My physician’s rooms are charmingly old-fashioned, a little chaotic, there don’t seem to be any appointments, one turns up and something happens sooner or later. I was specifically organised by my hospital doctors to see somebody ‘good’ who speaks English and is near where I live.

The first time I saw her she asked me how long I had been sick before I came to hospital. When I said a couple of weeks she said how brave and strong I was. But her look said ‘you are completely insane.’

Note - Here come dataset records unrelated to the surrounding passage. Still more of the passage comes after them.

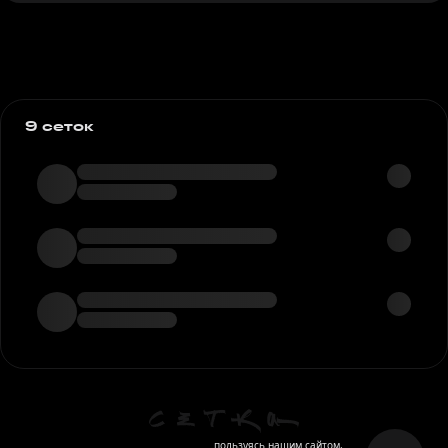
9 сеток
пользуясь нашим сайтом,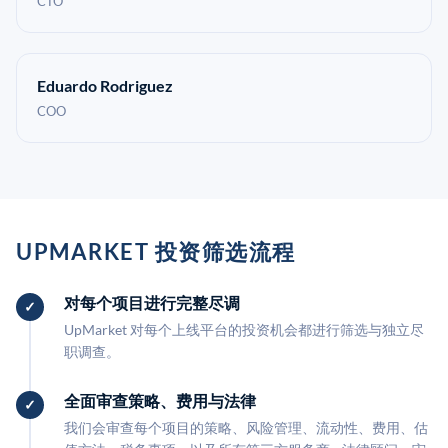
CTO
Eduardo Rodriguez
COO
UPMARKET 投资筛选流程
对每个项目进行完整尽调
UpMarket 对每个上线平台的投资机会都进行筛选与独立尽
职调查。
全面审查策略、费用与法律
我们会审查每个项目的策略、风险管理、流动性、费用、估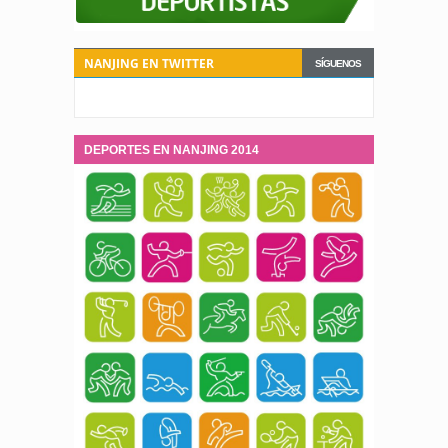
NANJING EN TWITTER
SÍGUENOS
DEPORTES EN NANJING 2014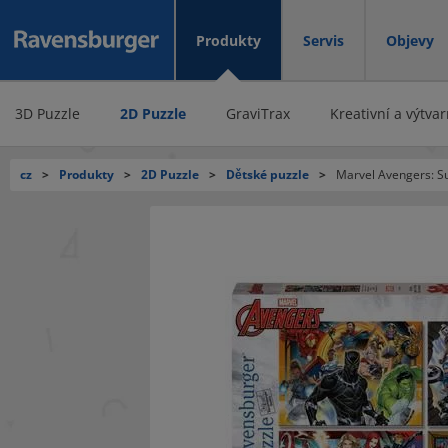
Produkty
Servis
Objevy
3D Puzzle
2D Puzzle
GraviTrax
Kreativní a výtva
cz
>
Produkty
>
2D Puzzle
>
Dětské puzzle
>
Marvel Avengers: S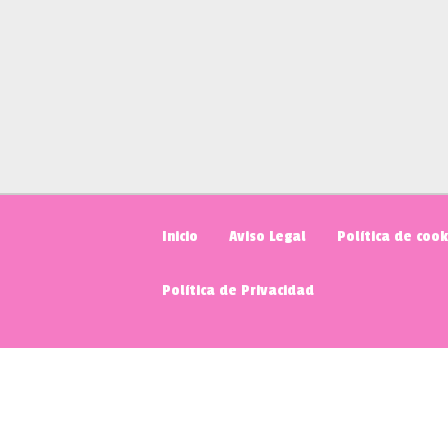
Inicio
Aviso Legal
Política de cook
Política de Privacidad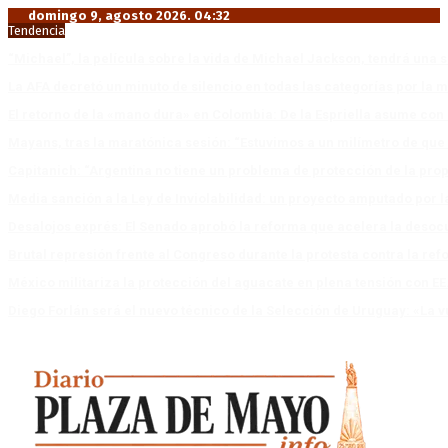
domingo 9, agosto 2026. 04:32
Tendencia
“Michael”, la película sobre la vida de Michael Jackson, tendrá una 
La AFA decretó un minuto de silencio en todas las categorías por la 
El retorno de la «mano dura» en Colombia: De la Espriella asume co
Mayans, tras la maratónica sesión: “Estuvimos a un milímetro de que 
Capitanich: “Argentina no tiene un problema de protección de la pro
Media sanción a la Ley de Inviolabilidad: un proyecto amputado por l
Desalojos exprés: El Senado aprobó la reforma que acelera la deso
Brutal represión frente al Congreso durante la protesta contra la re
México militariza la protección del aguacate en plena tensión con EE
Diego Forlán será el nuevo técnico de la Selección de Uruguay: «La v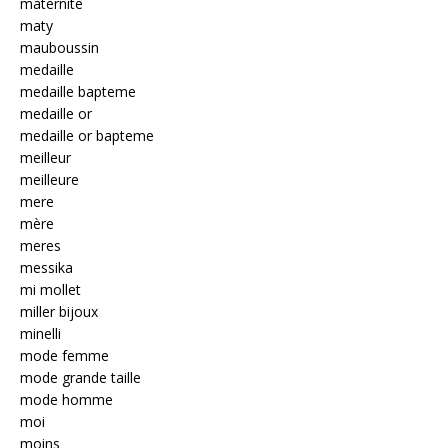
maternite
maty
mauboussin
medaille
medaille bapteme
medaille or
medaille or bapteme
meilleur
meilleure
mere
mère
meres
messika
mi mollet
miller bijoux
minelli
mode femme
mode grande taille
mode homme
moi
moins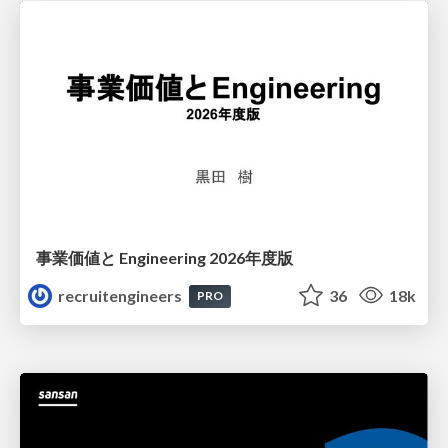
事業価値と Engineering 2026年度版
recruitengineers
36
18k
PRO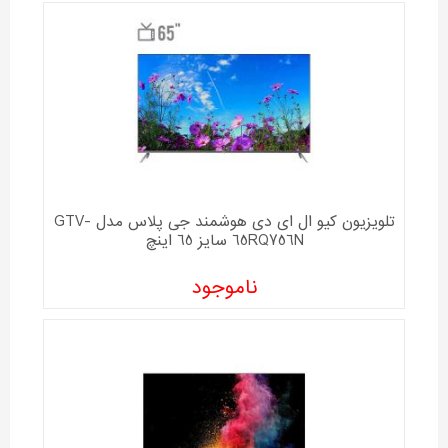
تلویزیون کیو ال ای دی هوشمند جی پلاس مدل GTV-
65RQ756N سایز 65 اینچ
ناموجود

So now I’m trying to do the opposite of usual and pay more attention and give more weight to how I feel. The trouble is, it is hard to get that balance right between being cavalier and paranoid. So right now I have come down with something again, I hope just a cold, not the flu but I can’t tell. On the one hand I want to say ha. Just the flu, won’t kill me. On the other, that is pretty much what I said the week starting the 20 November and it wasn’t just the flu and it did almost kill me….aaarrrggggggghhhhhhhhhhhhhhhh!!!


2 thoughts on “Health in Switzerland

  1. It’s not easy to strike the balance between paranoia and death by stoicism. Since I am an unbelievable hypochondriac, but very sensitive to being sneered at by the medical profession, I long ago decided to ignore everything on the grounds that it was probably fictitious. Still, if I had to, I could turn that off and maybe batch up my daily symptoms for a weekly visit to the local GP, so I guess I have a slight advantage over you.

    Pleased you’re back on line. I thought your relative silence was either busy-ness or a relapse. Good luck with it all.

    BTW, I don’t know if you ever met Errol, a friend of Milly’s with an enthusiasm for bridge far outweighing his abilities, but a zest, charm and energy that more than made up for the gap? He is a haemophiliac, since birth, and his view was, when I asked him about the stress, “Why worry?”.


    • I do know Errol. In fact he is to blame for being the person who ruined my first Christmas in Melbourne. I went to his wonderful Sri Lankan Christmas Eve celebration and he made me drink gin – I do mean ‘made’ and I did tell him it was a very bad idea. Too early one of his sons had to drive me home and I was miserably hung over all the next day, leading Wally Scott, which whom I was flatting, to suggest that the reason I got on well with vodka was that it was more pure than other alcohol.